WASHINGTON -- U.S. Treasury Secretary Lawrence Summers was sharply criticized by members of the Senate Finance Committee Tuesday on the Clinton administration's current stance on trade policy.

Summers was appearing before the panel to defend the administration's fiscal 2001 budget recommendations.

The administration's stance -- that trade liberalization shouldn't move forward until labor and environmental issues are added to the agenda of the World Trade Organization -- was "a principal cause of the failure" of the recent Seattle WTO meeting, Senate Finance Committee Chairman William Roth, R-Del., told Summers.

The policy is a "road map for inaction" on further steps to open foreign markets to U.S. products, he complained.
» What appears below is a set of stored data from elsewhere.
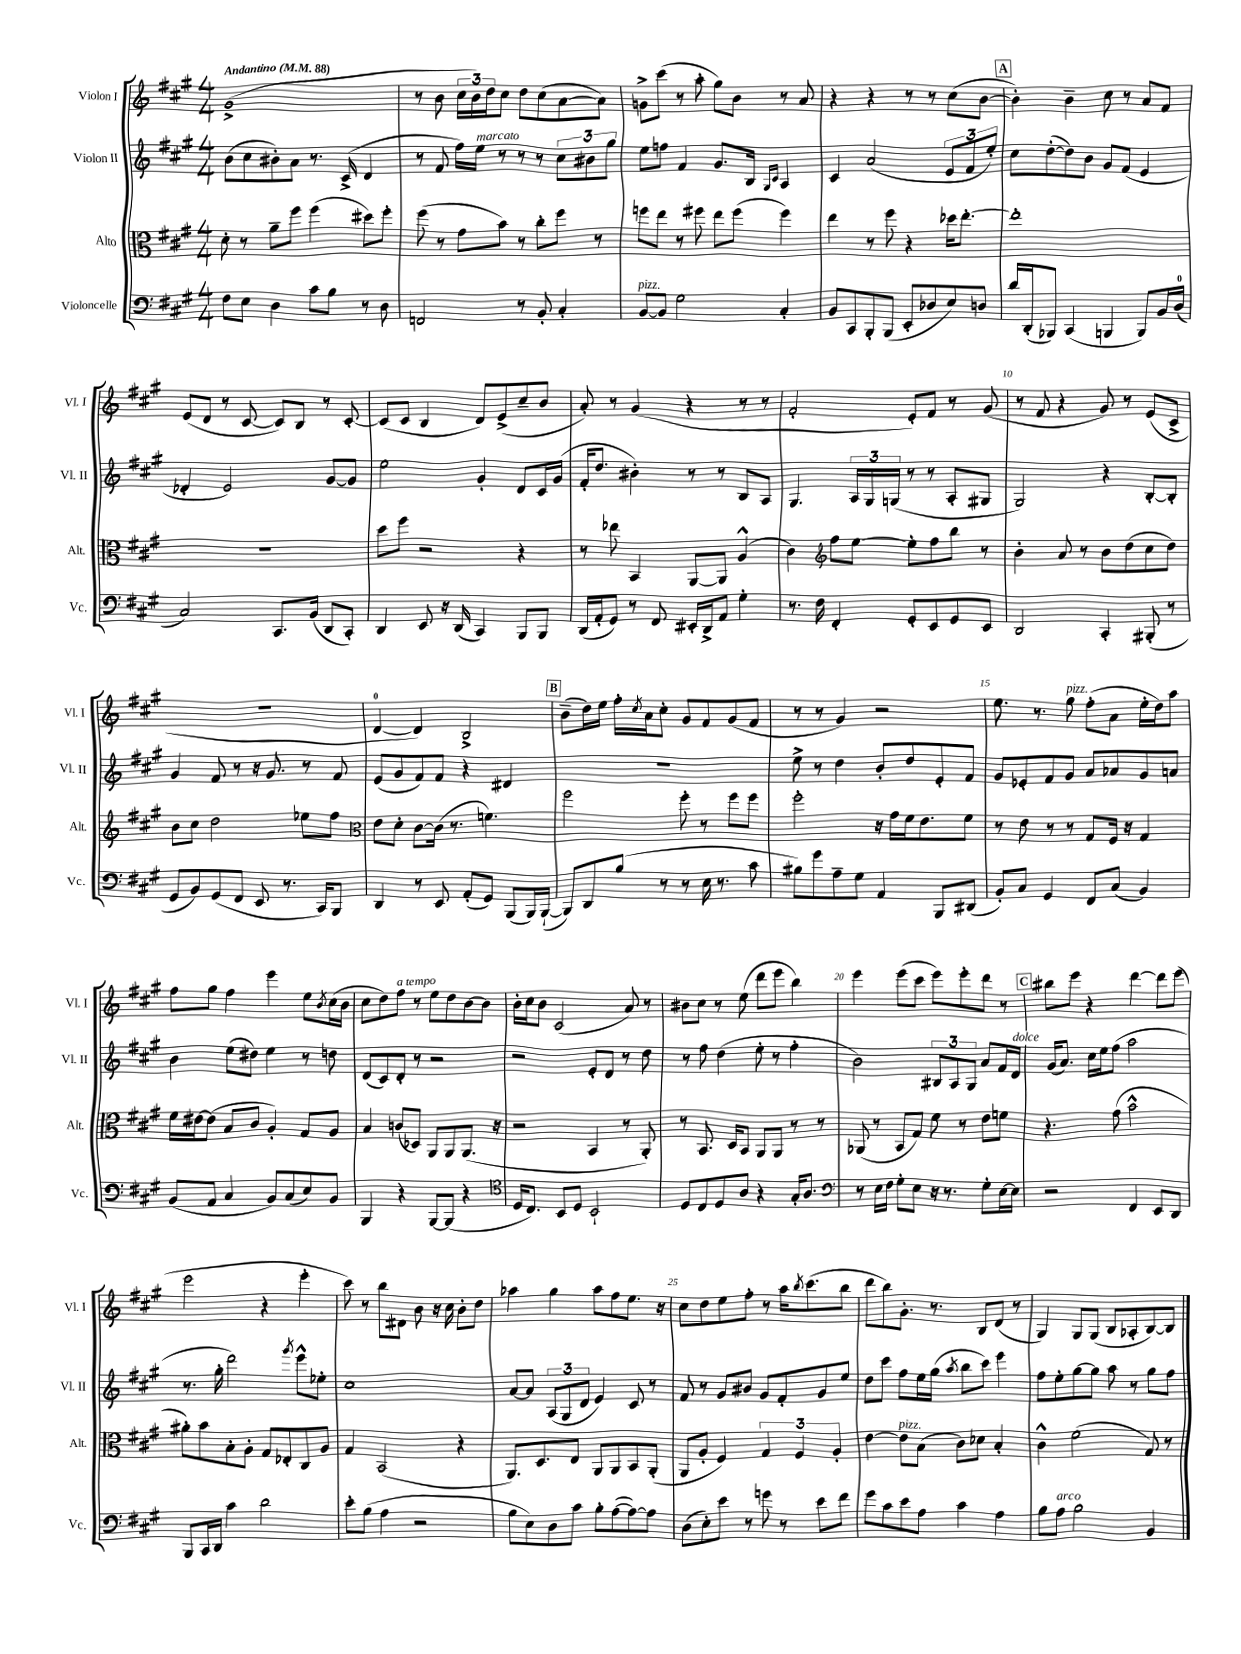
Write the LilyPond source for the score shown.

<<
\new StaffGroup <<
\new Staff = "s0" \with { instrumentName = "Violon I" shortInstrumentName = "Vl. I" } {
    \clef treble \key a \major \numericTimeSignature \time 4/4 \tempo "Andantino" 4 = 88
    gis'1->( |
    r8 b'8 \tuplet 3/2 { cis''16 b'16) d''16 } cis''8 d''8 cis''8( a'8~ a'8) |
    g'8-> cis'''8( r8 a''8-. gis''8) b'8 r8 a'8 |
    r4 r4 r8 r8 cis''8( b'8~ |
    \mark \markup { \box "A" } b'4-.) b'4-- cis''8 r8 a'8 fis'8 |
    e'8( d'8 r8 cis'8~ cis'8) b8 r8 cis'8~-. |
    cis'8( cis'8 b4 d'8) e'8->( cis''8-- b'8 |
    a'8-.) r8 gis'4( r4 r8 r8 |
    fis'2-. e'8-.) fis'8 r8 gis'8( |
    r8 fis'8 r4 gis'8) r8 e'8( cis'8-> |
    R1 |
    d'4-0~ d'4) b2-> |
    \mark \markup { \box "B" } b'8--( d''16) e''16 fis''16-. \acciaccatura { cis''8 } a'16 cis''8-. gis'8 fis'8 gis'8( fis'8 |
    r8 r8 gis'4) r2 |
    e''8. r8. gis''8^\markup { \italic "pizz." } fis''8-.( a'8 e''16-. d''16) a''8 |
    fis''8 gis''8 fis''4 e'''4 e''8 \acciaccatura { b'8 } cis''16( b'16 |
    cis''8 d''8) fis''8^\markup { \italic "a tempo" } r8 e''8 d''8 b'8~ b'8 |
    b'16-. cis''16 b'8 cis'2( a'8) r8 |
    bis'8 cis''8 r8 e''8( d'''8 e'''8 b''4) |
    e'''4 e'''8( cis'''8 e'''8) e'''8-. d'''8 r8 |
    \mark \markup { \box "C" } bis''8 e'''8 r4 d'''4~ d'''8 e'''8( |
    e'''2 r4 e'''4-. |
    cis'''8) r8 b''8 dis'8 b'8 r16 cis''16 b'8-. d''8 |
    aes''4 gis''4 aes''8 fis''8 e''8. r16 |
    cis''8 d''8 e''8 fis''8-. r8 a''16 \acciaccatura { b''8 } cis'''8.( b''8 |
    d'''8 b''8) gis'8.-. r8. b8 d'8( r8 |
    gis4) gis8 gis8( b8 aes8-. b8~) b8 \bar "|." |
}
\new Staff = "s1" \with { instrumentName = "Violon II" shortInstrumentName = "Vl. II" } {
    \clef treble \key a \major \numericTimeSignature \time 4/4
    b'8( cis''8 bis'8-.) a'8 r8. cis'16->( d'4 |
    r8 fis'8 fis''16) e''16^\markup { \italic "marcato" } r8 r8 r8 \tuplet 3/2 { cis''8 bis'8 gis''8 } |
    e''8 f''8 fis'4 gis'8. b16 \grace { gis16 cis'16 } a4 |
    cis'4 a'2( \tuplet 3/2 { e'8 fis'8 e''8-.) } |
    \mark \markup { \box "A" } cis''8 d''8~-.( d''8) b'8 gis'8 fis'8( e'4 |
    des'4-. e'2) gis'8~ gis'8 |
    e''2 gis'4-. d'8 cis'16 gis'16( |
    fis'16-. d''8. bis'4-.) r8 r8 b8 a8 |
    gis4. \tuplet 3/2 { a16 gis16 g16( } r8 r8 a8-. gis8 |
    gis2) r4 b8~-. b8-. |
    gis'4 fis'8 r8 r16 gis'8. r8 fis'8 |
    e'8( gis'8 fis'8) fis'8 r4 dis'4 |
    \mark \markup { \box "B" } R1 |
    e''8-> r8 d''4 b'8-. d''8 e'8-. fis'8 |
    gis'8 ees'8-. fis'8 gis'8 a'8 aes'8 gis'8 a'8 |
    b'4 e''8( dis''8) e''4 r8 d''8 |
    d'8( cis'8) d'8-. r8 r2 |
    r2 e'8-. d'8 r8 d''8 |
    r8 fis''8 d''4( e''8-. r8 fis''4-. |
    b'2) \tuplet 3/2 { bis8 a8 gis8 } a'8 fis'16 d'16^\markup { \italic "dolce" } |
    \mark \markup { \box "C" } gis'16( a'8.) cis''16 e''16 fis''8( a''2 |
    r8. gis''16-. d'''2) \acciaccatura { gis'''8 } e'''8-^ ees''8-. |
    cis''1 |
    a'8~ a'8 \tuplet 3/2 { a8( gis8 d'8 } e'4) cis'8 r8 |
    fis'8 r8 gis'8 bis'8 gis'8 fis'8-. gis'8 e''8 |
    d''8 cis'''8 fis''8 e''16 gis''16( \acciaccatura { a''8 } b''8 cis'''8) e'''4 |
    fis''8 e''8-. gis''8~ gis''8 a''8 r8 gis''8 fis''8 \bar "|." |
}
\new Staff = "s2" \with { instrumentName = "Alto" shortInstrumentName = "Alt." } {
    \clef alto \key a \major \numericTimeSignature \time 4/4
    d'8-. r8 a'8-- fis''8 fis''4( dis''8) fis''8-. |
    fis''8( r8 gis'8 b'8) r8 cis''8-. fis''8 r8 |
    f''8 e''8 r8 fis''8 e''8 fis''8( fis''4) |
    e''4 r8 fis''8 r4 des''16 e''8.~-. |
    \mark \markup { \box "A" } e''1-. |
    R1 |
    d''8 fis''8 r2 r4 |
    r8 ees''8 b,4 a,8~ a,8 a4-^( |
    cis'4) \clef treble fis''8 e''8~ e''8-. fis''8 b''8 r8 |
    b'4-. a'8 r8 b'8 d''8( cis''8 d''8) |
    b'8 cis''8 d''2 ees''8 fis''8 |
    \clef alto e'8 d'8-. cis'8~ cis'16( r8. f'4.) |
    \mark \markup { \box "B" } fis''2 fis''8-. r8 fis''8 fis''8 |
    fis''2-. r16 gis'16 fis'16 e'8. fis'8 |
    r8 e'8 r8 r8 gis8 fis16 r16 gis4 |
    fis'16 eis'16~ eis'8( b8 cis'8 a4-.) gis8 a8 |
    b4 c'8( des8) a,8 a,8 a,8.( r16 |
    r2 b,4 r8 a,8-.) |
    r8 b,8. d16 b,8 a,8 a,8 r8 r8 |
    aes,8( r8 b,8 gis8) fis'8 r8 e'8 f'8 |
    \mark \markup { \box "C" } r4. gis'8( b'2-^ |
    ais'8-.) b'8 b8-. a8-. gis8 ees8-. cis8 a8 |
    gis4 b,2( r4 |
    a,8.) d8. e8 a,8 a,8 b,8 a,8-.( |
    a,8 a8-. fis4) \tuplet 3/2 { gis4 fis4 a4-. } |
    e'4~ e'8^\markup { \italic "pizz." } b8( cis'8) des'8 b4-. |
    cis'4-^ fis'2( gis8) r8 \bar "|." |
}
\new Staff = "s3" \with { instrumentName = "Violoncelle" shortInstrumentName = "Vc." } {
    \clef bass \key a \major \numericTimeSignature \time 4/4
    fis8 e8 d4 cis'8 b8 r8 d8 |
    f,2 r8 b,8-. cis4-. |
    b,8~^\markup { \italic "pizz." } b,8 gis2 cis4-. |
    b,8 cis,8 b,,8-. b,,8( e,8-. des8 e8) d8 |
    \mark \markup { \box "A" } d'16 d,16-.( bes,,8) cis,4( b,,4 b,,8) b,16 d16-0( |
    cis2) cis,8. b,16( d,8 cis,8-.) |
    d,4 e,8 r16 d,16( cis,4) b,,8 b,,8 |
    d,16( a,16-. gis,8) r8 fis,8 eis,16-. d,16-> a,8 gis4-. |
    r8. fis16 fis,4-. gis,8-. e,8 gis,8 e,8 |
    d,2 cis,4-. bis,,8-.( r8 |
    gis,8 b,8) gis,8( fis,8 e,8 r8. cis,16) b,,8 |
    d,4 r8 e,8 a,8-.( gis,8) b,,8( b,,16) b,,16~-!( |
    \mark \markup { \box "B" } b,,8) d,8 b8( r8 r8 e16 r8. cis'8 |
    bis8) gis'8 a8-- gis8 a,4 b,,8 dis,8( |
    b,8-.) cis8 gis,4 fis,8 cis8( b,4) |
    b,8( a,8 cis4 b,8) cis8( e8) b,8 |
    b,,4 r4 b,,8~ b,,8( r4 |
    \clef tenor d16 cis8.) b,8 d8 b,2-! |
    d8 cis8 d8 a8 r4 gis16-. a8. |
    \clef bass r8 e16 fis16 gis8-. e8 r16 r8. gis8-. e16~ e16 |
    \mark \markup { \box "C" } r2 fis,4 e,8 d,8 |
    b,,8 cis,16 d,16 cis'4 d'2 |
    e'8-. b8( a4 r2 |
    b8 e8) d8 cis'8 b8-. a8~( a8~) a8 |
    d8( e8-.) e'8 r8 g'8 r8 e'8 fis'8 |
    gis'8 cis'8 e'8 a8 cis'4 a4 |
    b8 a8^\markup { \italic "arco" } b2 b,4 \bar "|." |
}
>>
>>
\layout { \context { \Score \override BarNumber.break-visibility = ##(#f #t #t) barNumberVisibility = #(every-nth-bar-number-visible 5) } }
Summers gave a lengthy and somewhat tortured defense -- arguing that the administration isn't attempting to condition further trade expansion on labor and environmental issues, but rather just insisting that they should be "discussed" on an international basis -- but that didn't satisfy Roth.

"Frankly, I don't think you can have it both ways," he said. "It's just not going to work that way."

There are important labor and environmental issues that need to be addressed internationally, but not in the WTO, Roth said.

The U.S. needs to be on the cutting edge of world trade in the global market place, the Finance Committee chairman said. "We can't play politics with it, but I fear that is what's being done," he said, suggesting the administration's position is aimed mainly at pleasing key supporters of the Democratic Party, such as labor unions, ahead of the U.S. national elections later this year.

The ranking minority member of the finance panel, Senator Daniel Patrick Moynihan, D-NY, then told Summers he thought "most members" of the committee would agree with Roth.

U.S. trade policy is currently in a state of "crisis," Moynihan said.